I laid them all facedown to start with. (Sometimes I flip as I go, but this morning I wanted the whole thing revealed at once.)

In the centre, at the core, The Chariot reversed. Oof. I felt this one right into my bones – the sense of enthusiasm and passion, the desire to move forward, the energy, all present but blocked. In the Chariot, especially this Chariot, I see so much of the kind of forward movement I want. This Chariot is grounded – that pentacle on the horse’s chest is so prominent! Not rushing forward and about to skid out, she’s got some solid grounding to push off from. And she’s connected to the moon, which always feels so right for me. She’s not rushing forward without any intuitive understanding or openness to new insight – she’s got that crescent on her forehead, allowing her to learn and adapt. Everything I want for myself! But blocked. Reversed. The gut-punch of an answer that feels so accurate.

Then Air, Three of Pentacles. (I drew it reversed but turned it upright when I flipped itWhy? It just felt right to flip it, just like the Chariot felt right reversed.)

Fire, Father of Wands.

Earth, Mother of Wands.

Water, Daughter of Pentacles.

All Wands and Pentacles! Fire and Earth. Creativity and grounding. Spiritual self and material self.

Reading them together, I was able to see a picture of myself within this feeling of sadness, loneliness, restlessness, anxiety about financial and professional sustainability and success. I am a passionate and creative person – Mother and Father of Wands in Fire and Earth, fueling my actions and also grounding me. The Mother here is so protective of her creative projects, and that protectiveness is something I can lean on. I do protect my work.

In her blog series exploring the cards in the Wild Unknown Tarot, Carrie Mallon writes about the Mother of Wands, “Although she can be kind and warm, she is fierce and loyal, and not afraid to stand her ground. She holds her values dear to her heart and isn’t afraid to live in a way that lines up with her moral code. She doesn’t do anything halfway – she’s in it to win it. She pours all of her love, originality and unique energy into everything she does.”
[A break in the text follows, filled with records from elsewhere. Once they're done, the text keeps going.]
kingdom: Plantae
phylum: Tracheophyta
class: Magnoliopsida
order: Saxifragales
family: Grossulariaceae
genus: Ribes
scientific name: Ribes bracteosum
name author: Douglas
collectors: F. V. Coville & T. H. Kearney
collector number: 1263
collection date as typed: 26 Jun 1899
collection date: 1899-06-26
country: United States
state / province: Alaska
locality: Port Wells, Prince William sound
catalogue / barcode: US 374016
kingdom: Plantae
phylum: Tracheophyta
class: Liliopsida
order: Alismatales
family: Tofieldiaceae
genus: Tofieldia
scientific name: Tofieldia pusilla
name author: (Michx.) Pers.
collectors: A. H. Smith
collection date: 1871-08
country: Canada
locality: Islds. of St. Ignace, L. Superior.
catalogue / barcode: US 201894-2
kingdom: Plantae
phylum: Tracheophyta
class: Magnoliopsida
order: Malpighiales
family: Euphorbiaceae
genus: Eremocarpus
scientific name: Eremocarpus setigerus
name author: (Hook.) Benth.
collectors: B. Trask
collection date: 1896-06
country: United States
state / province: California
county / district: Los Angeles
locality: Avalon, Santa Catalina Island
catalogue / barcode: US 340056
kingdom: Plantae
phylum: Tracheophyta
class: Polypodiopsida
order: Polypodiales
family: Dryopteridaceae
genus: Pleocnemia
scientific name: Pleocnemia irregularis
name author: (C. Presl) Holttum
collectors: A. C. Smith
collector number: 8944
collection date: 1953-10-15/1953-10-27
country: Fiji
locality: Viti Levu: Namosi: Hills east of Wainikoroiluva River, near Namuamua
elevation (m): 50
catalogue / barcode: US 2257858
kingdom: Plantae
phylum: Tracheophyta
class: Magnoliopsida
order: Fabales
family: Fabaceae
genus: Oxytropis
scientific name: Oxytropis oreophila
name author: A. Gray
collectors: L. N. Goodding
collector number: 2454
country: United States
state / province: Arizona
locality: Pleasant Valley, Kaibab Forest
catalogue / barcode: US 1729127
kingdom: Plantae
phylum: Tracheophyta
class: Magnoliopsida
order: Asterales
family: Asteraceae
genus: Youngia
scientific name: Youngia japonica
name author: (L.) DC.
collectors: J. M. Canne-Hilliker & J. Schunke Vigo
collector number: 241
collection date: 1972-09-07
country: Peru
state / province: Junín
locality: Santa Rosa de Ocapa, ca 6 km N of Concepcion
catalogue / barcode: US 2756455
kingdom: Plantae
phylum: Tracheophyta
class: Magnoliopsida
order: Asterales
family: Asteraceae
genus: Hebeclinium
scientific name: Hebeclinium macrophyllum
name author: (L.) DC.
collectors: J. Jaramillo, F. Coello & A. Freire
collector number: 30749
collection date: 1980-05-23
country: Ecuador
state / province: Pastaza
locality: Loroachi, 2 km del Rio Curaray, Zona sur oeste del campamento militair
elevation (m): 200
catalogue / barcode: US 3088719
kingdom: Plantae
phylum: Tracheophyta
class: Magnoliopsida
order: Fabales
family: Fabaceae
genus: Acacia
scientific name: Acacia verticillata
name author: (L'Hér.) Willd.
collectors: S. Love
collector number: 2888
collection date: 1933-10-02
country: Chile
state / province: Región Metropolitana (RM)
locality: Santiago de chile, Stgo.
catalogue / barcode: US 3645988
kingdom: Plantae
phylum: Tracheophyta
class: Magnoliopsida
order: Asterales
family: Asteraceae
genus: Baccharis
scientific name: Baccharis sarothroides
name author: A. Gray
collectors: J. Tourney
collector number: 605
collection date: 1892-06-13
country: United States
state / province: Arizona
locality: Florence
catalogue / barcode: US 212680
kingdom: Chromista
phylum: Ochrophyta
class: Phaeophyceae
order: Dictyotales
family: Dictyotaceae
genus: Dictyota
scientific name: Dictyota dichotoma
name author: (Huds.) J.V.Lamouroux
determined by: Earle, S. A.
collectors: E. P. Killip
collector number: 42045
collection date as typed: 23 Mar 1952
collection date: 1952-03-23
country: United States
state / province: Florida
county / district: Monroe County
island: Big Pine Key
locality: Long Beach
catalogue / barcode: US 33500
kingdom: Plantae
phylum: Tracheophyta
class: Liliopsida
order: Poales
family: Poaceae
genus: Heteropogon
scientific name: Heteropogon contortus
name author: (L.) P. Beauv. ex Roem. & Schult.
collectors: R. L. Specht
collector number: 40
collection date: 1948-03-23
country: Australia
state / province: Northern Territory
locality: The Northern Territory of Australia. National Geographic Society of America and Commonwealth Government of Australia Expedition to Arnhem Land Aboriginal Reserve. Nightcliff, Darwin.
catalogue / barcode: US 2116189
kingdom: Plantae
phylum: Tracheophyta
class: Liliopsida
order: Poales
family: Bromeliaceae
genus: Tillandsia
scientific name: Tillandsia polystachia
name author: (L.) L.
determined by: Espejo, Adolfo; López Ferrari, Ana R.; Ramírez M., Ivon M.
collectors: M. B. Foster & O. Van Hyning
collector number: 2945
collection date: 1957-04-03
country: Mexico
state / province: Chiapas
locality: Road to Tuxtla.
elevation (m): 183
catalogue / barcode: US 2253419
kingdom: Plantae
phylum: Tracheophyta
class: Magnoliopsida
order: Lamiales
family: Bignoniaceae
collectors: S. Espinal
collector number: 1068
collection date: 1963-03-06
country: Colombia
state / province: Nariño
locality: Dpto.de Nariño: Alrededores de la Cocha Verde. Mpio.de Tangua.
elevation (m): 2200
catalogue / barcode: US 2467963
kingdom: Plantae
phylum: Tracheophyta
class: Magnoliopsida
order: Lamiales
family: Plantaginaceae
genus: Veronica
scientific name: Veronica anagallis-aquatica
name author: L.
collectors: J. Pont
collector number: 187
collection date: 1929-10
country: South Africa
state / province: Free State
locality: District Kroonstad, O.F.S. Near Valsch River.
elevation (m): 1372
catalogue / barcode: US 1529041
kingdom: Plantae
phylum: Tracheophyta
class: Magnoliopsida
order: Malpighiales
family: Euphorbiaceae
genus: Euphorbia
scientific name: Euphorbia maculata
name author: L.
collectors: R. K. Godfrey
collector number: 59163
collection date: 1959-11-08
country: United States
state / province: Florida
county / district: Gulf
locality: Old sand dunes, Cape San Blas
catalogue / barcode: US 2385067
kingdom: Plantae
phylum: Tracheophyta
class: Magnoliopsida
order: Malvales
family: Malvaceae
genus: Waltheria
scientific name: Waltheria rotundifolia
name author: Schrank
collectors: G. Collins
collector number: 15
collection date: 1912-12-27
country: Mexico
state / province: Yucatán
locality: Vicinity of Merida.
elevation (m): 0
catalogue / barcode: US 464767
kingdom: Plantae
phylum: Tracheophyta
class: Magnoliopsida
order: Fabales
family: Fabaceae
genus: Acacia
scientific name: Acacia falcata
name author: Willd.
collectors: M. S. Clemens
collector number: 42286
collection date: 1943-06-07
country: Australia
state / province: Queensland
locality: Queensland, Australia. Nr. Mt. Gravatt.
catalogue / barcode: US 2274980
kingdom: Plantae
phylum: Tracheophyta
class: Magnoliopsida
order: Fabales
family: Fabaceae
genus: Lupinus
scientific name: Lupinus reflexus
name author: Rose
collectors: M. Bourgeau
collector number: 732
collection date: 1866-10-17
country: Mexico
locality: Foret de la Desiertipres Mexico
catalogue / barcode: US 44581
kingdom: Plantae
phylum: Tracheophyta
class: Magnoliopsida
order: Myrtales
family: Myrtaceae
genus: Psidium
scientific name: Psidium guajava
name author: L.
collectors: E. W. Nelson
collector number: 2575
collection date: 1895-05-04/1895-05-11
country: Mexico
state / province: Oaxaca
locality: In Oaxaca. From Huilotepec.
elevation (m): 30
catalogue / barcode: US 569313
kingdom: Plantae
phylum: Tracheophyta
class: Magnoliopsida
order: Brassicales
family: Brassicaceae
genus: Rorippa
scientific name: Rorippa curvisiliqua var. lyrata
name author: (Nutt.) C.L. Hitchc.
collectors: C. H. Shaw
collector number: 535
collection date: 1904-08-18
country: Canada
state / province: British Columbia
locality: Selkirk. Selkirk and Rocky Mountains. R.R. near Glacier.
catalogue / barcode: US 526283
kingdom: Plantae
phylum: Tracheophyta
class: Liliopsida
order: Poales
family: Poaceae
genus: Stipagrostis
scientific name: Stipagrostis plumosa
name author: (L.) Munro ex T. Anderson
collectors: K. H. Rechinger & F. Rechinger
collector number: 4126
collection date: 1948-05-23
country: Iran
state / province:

That’s me. That’s the foundation that grounds me. And the Father of Wands with his fierce determination and courage, he fuels me. The creativity, commitment to my values, and determination that I bring into my work is present even in this moment of soft sadness.

Then the Pentacles in my Water and Air. The work that I do in my mental and emotional self-care to keep myself grounded, because otherwise I’m at risk of drowning or floating away. It felt very encouraging and validating to have Pentacles in both these positions – an invitation to recognize how much work I do to keep myself tethered, rooted, connected.

The Three of Pentacles reminds me that I am not alone, and that I have a strong community around me. Even when I can’t feel that connection, I can think about it and know that it’s present and real. In this ‘conceptual’ position, it also reminds me of the work I’ve done to plan my life out, and the fact that I am following through on that plan. I’m launching this tarot business, I’m working on my Master of Narrative Therapy degree, I am acting on the plan. I’m not just floating aimlessly through life hoping to bump into success – I am approaching this intentionally, from a position of forethought and insight, and I am standing on solid ground in my communities.

And then the Daughter of Pentacles. Soft. Vulnerable. Gentle. But also curious, eager to explore, and living under that rainbow – I love how this deck reflects back to me my queerness, lets me see my queer self as valid and present. My heart is a Daughter of Pentacles – ready to step out into the world and explore, still soft and willing to learn.

After the reading, I realized that The Chariot didn’t need to stay reversed. All those feelings of being blocked and unable to access my forward movement didn’t feel as relevant after being reminded of my strong grounding and the fire that keeps me going. Things are moving forward slowly, but they’re not stagnant, and I’m not stalled.

So I flipped that card, and I felt a lot better.

Image description: The same spread as above, but with The Chariot upright. Onward!